One day, the father had us stand up he told us all the stand up file out of the church, and we went to the corner where there were four three or four liquor stores around the corner drunk people hanging out and he said we had to take our message to the street so he preached in the streets in a big circle. And it was really amazing. I never forget that experience. Father Charles took the group out into the corner where there were three liquor stores and we made a circle, and like took it to the streets. We did church in the streets in a big circle. The guys who had already been started the morning drinking came and joined us. And, yeah, that just reminded me of some of the most powerful memories there.
Then there was the choir. White people love gospel music, and I’m no exception. The choir was amazing. If anything else in that Catholic curch fell short of being Black enough to give me the experience Professor Martin was hoping his students would have, the choir made up for it.
Let me mention there was a one other white guy who regularly attended church, a tall, older white gentleman. He was in the choir and stood a head above the rest of the members.
Maybe in part through his example, I actually joined the choir. That gave me a chance to have conversations with other parishioners.
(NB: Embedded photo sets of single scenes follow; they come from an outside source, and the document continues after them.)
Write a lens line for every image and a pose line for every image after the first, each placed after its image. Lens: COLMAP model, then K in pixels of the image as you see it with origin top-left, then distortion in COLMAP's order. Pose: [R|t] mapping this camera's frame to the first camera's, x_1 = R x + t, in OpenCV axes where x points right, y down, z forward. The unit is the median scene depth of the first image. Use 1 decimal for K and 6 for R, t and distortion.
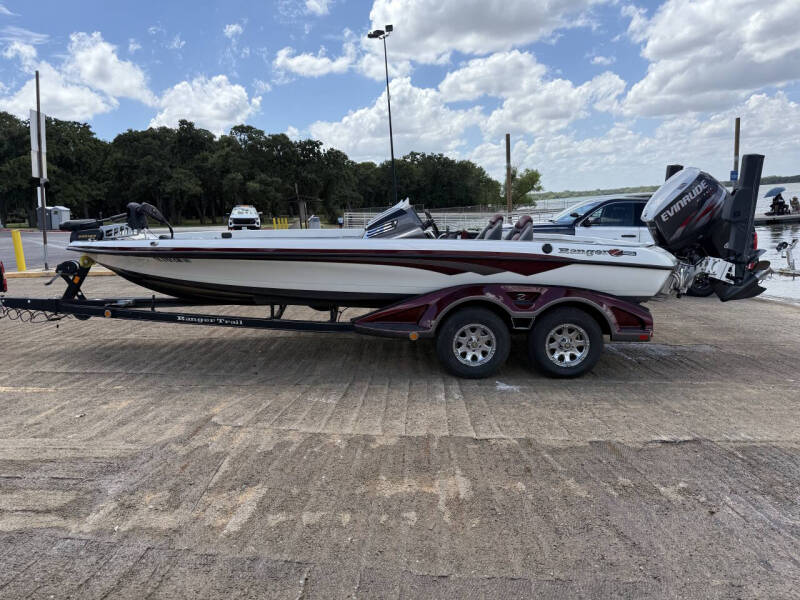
lens RADIAL K [[559.2, 0, 402.2], [0, 559.2, 311.5], [0, 0, 1]] dist [0.037442, -0.048275]
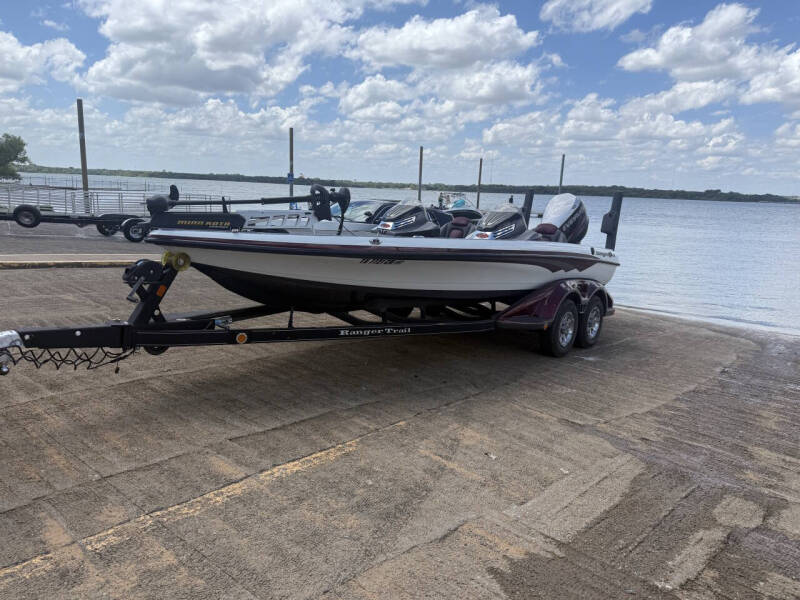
lens RADIAL K [[559.2, 0, 404.0], [0, 559.2, 298.6], [0, 0, 1]] dist [0.037442, -0.048275]
pose [[0.651617, -0.055374, 0.756524, -0.938416], [0.053832, 0.998193, 0.026696, -0.053311], [-0.756635, 0.023330, 0.653421, 0.418258]]
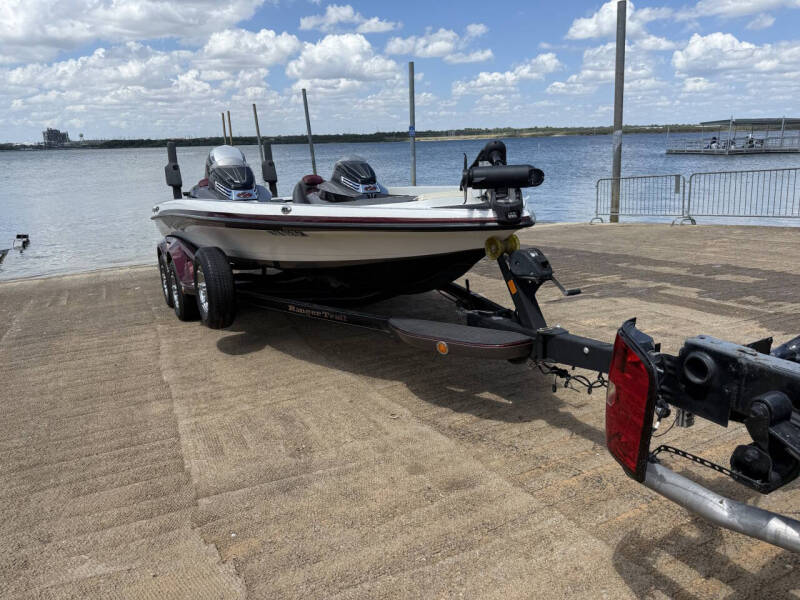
lens RADIAL K [[559.2, 0, 398.9], [0, 559.2, 296.8], [0, 0, 1]] dist [0.037442, -0.048275]
pose [[-0.426007, -0.166211, 0.889321, -1.043343], [0.222925, 0.933387, 0.281234, -0.221431], [-0.876825, 0.318059, -0.360577, 1.375389]]
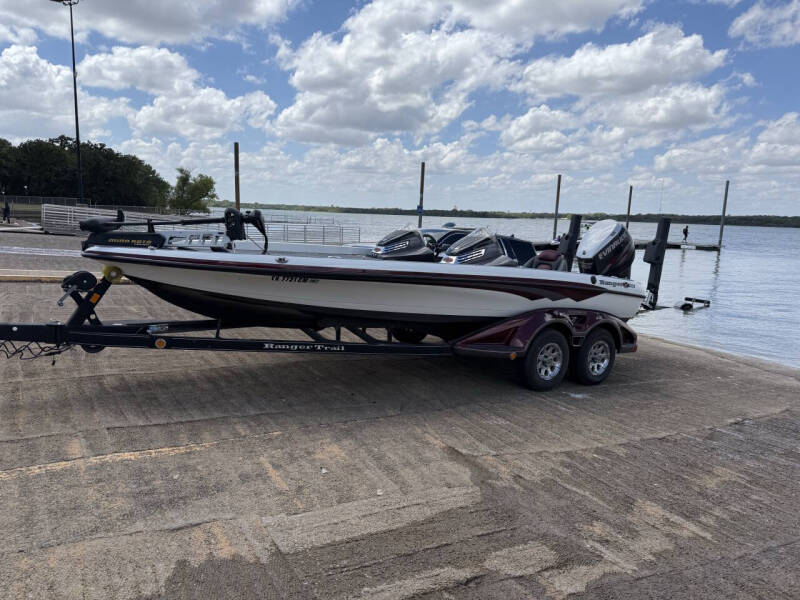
lens RADIAL K [[559.2, 0, 398.4], [0, 559.2, 301.7], [0, 0, 1]] dist [0.037442, -0.048275]
pose [[0.834190, 0.009754, 0.551390, -0.700495], [0.008840, 0.999479, -0.031054, -0.027193], [-0.551406, 0.030779, 0.833669, 0.182793]]
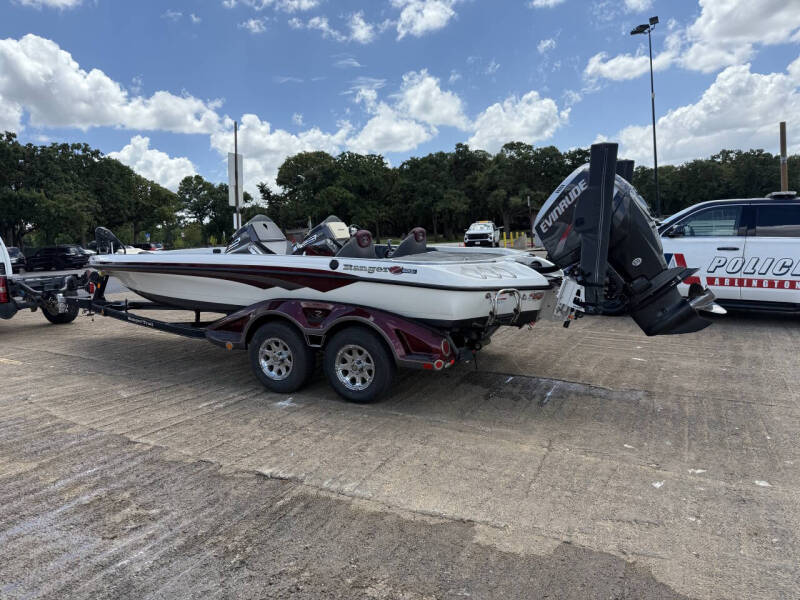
lens RADIAL K [[559.2, 0, 405.7], [0, 559.2, 331.5], [0, 0, 1]] dist [0.037442, -0.048275]
pose [[0.873842, 0.062911, -0.482123, 0.744196], [-0.057787, 0.998003, 0.025489, -0.027292], [0.482764, 0.005587, 0.875732, 0.203868]]
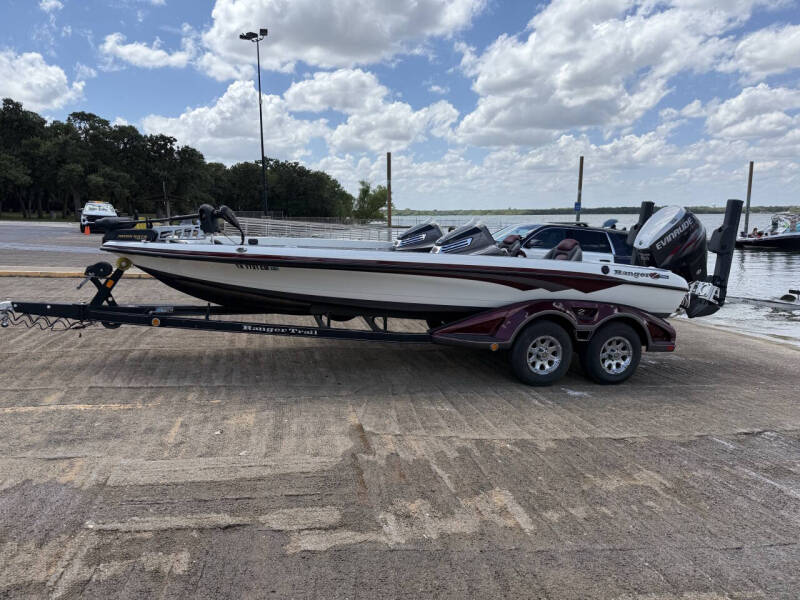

Turns out some people thought me and the other white guy were related. He was actually from the south and a former a Baptist, in fact a lot of people in the choir and church were former Baptists. From what I gathered from snippets of overheard conversation, part of the draw was the Catholic church had a little less drama going on than their former churches.
Unfortunately, rehearsals were all the way in Richmond for some reason. They didn’t start on time and went on and on. Since I was on public transportation and still a student, being in choir wasn’t sustainable. The piano player and the main male soloist who could bring congregation to tears when he sang in church, was kind of a rageaholic during rehearsal. It broke my heart to disappoint the director, the kindest guy ever, but I quit the group after only one appearance in front of the church.
Years later I ran into the choir director on BART and as he’d always told me before, “Your place in the choir is there waiting for you whenever you want to return.”
When Father Charles stepped from behind the pulpit and started to create programs addressing systemic problems in the neighborhood, he was suddenly transferred to Atlanta, GA to do a youth revival circuit with his twin. Many of us thought it was suspicious. His successor was by the book, much like the White priests I’d grown up listening to but with a touch more melanin in his skin. I stayed on because I kind of felt sorry for him, still liked the choir music and the welcoming smiles that lit up the faces of the lady ushers, svelte grandmothers in high heels and grey tailored suits with African cloth sashes.
Bit by bit, I attended less frequently. One day the priest put the words children and evil in the same sentence and I never returned.
A few months ago, I made an interesting connection as I searched for Aretha Franklin's Amazing Grace album from 1973. Gospel music is actually part of my personal background. That’s thanks to Floyd Brown and Chicago’s WGN radio. Every Sunday night as a child laying in bed before going to sleep, I listened to the 25 minute Kumbaya segment at 9 p.m. that played all the gospel greats.